Similarly, NIN has produced a fair amount of work after The Downward Spiral and The Fragile that I continue to enjoy. I like Hesitation Marks a lot, and listen to it frequently. Honestly I have not kept up with the band's latest work, and I have not listened to any of the acclaimed Hollywood soundtracks, but it is clear that the revived Nine Inch Nails still has an audience that appreciates its work. Nine Inch Nails will never produce The Downward Spiral again, and if that is the bar by which you measure the band or Trent Reznor you will forever be disappointed. But they are still producing things that are compelling, such as God Break Down the Door from Bad Witch and In Two from Hesitation Marks.
Conclusion
I guess this entry turned out to be much more about Smile and The Fragile as opposed to Brian and Trent. I would be willing to bet that a lot of the parallels I have highlighted are just false pattern matching, and that you could find interesting relationships between any two artists if you look hard enough. But even false pattern matching can be fun.
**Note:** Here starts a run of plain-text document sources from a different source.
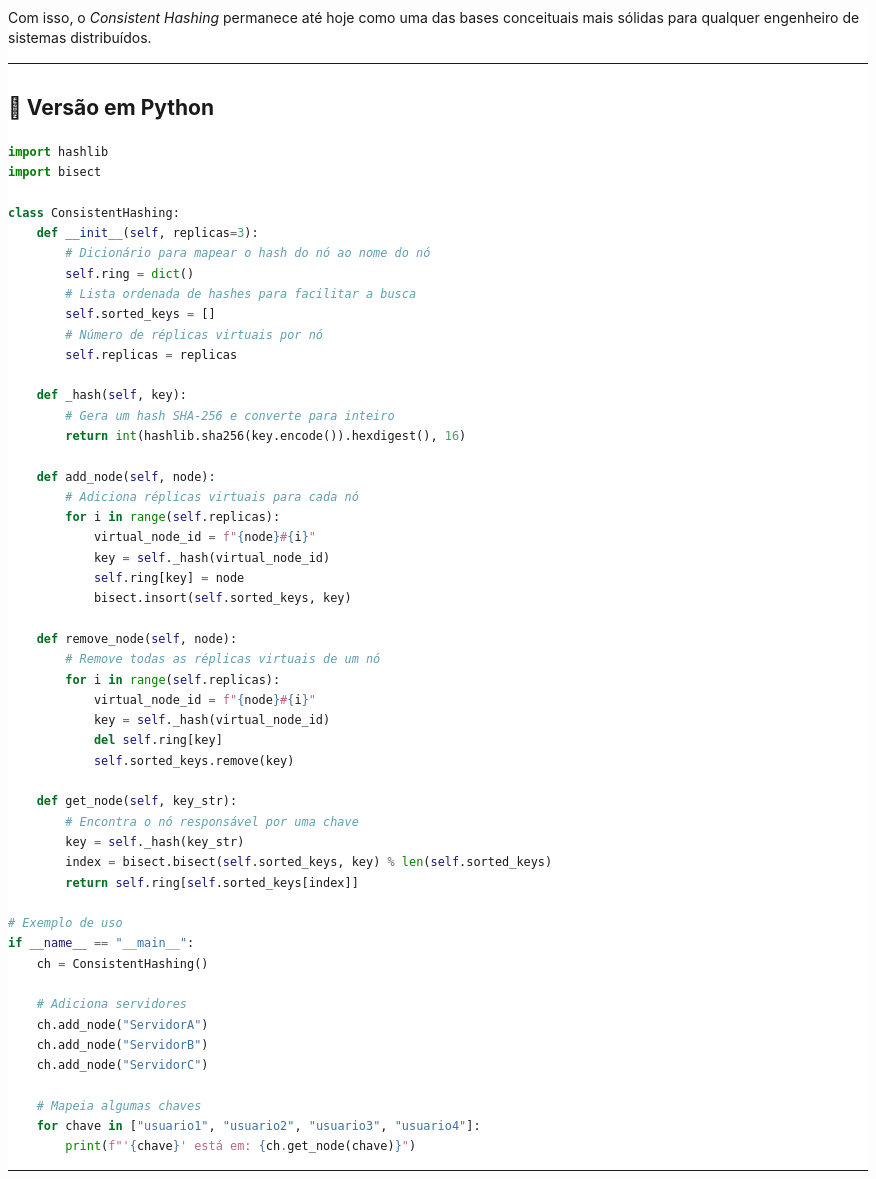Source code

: Com isso, o *Consistent Hashing* permanece até hoje como uma das bases conceituais mais sólidas para qualquer engenheiro de sistemas distribuídos.

---

## 🔹 **Versão em Python**

```python
import hashlib
import bisect

class ConsistentHashing:
    def __init__(self, replicas=3):
        # Dicionário para mapear o hash do nó ao nome do nó
        self.ring = dict()
        # Lista ordenada de hashes para facilitar a busca
        self.sorted_keys = []
        # Número de réplicas virtuais por nó
        self.replicas = replicas

    def _hash(self, key):
        # Gera um hash SHA-256 e converte para inteiro
        return int(hashlib.sha256(key.encode()).hexdigest(), 16)

    def add_node(self, node):
        # Adiciona réplicas virtuais para cada nó
        for i in range(self.replicas):
            virtual_node_id = f"{node}#{i}"
            key = self._hash(virtual_node_id)
            self.ring[key] = node
            bisect.insort(self.sorted_keys, key)

    def remove_node(self, node):
        # Remove todas as réplicas virtuais de um nó
        for i in range(self.replicas):
            virtual_node_id = f"{node}#{i}"
            key = self._hash(virtual_node_id)
            del self.ring[key]
            self.sorted_keys.remove(key)

    def get_node(self, key_str):
        # Encontra o nó responsável por uma chave
        key = self._hash(key_str)
        index = bisect.bisect(self.sorted_keys, key) % len(self.sorted_keys)
        return self.ring[self.sorted_keys[index]]

# Exemplo de uso
if __name__ == "__main__":
    ch = ConsistentHashing()

    # Adiciona servidores
    ch.add_node("ServidorA")
    ch.add_node("ServidorB")
    ch.add_node("ServidorC")

    # Mapeia algumas chaves
    for chave in ["usuario1", "usuario2", "usuario3", "usuario4"]:
        print(f"'{chave}' está em: {ch.get_node(chave)}")
```

---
Unfortunately (but not unsurprisingly), this entry got much longer and more boring than I wanted. It could probably be summarized in a couple of hundred words:
- Both Smile and The Fragile are collages of layered sounds stitched together
- Both Brian and Trent had landmark albums that were difficult to follow up
- Both of them were scarred by the failure of those follow ups
- Both of the followups have stood the test of time
- Although they may both be musical geniuses, Brian and Trent both depended upon others to get work done
- They both struggled with drugs and mental illness, although their paths diverged greatly in later years
- Neither of them are great lyricists
- They will both forever be compared to their landmark works, but both have subsequently produced work that is interesting and worthwhile
There. Now you didn't need to read the article.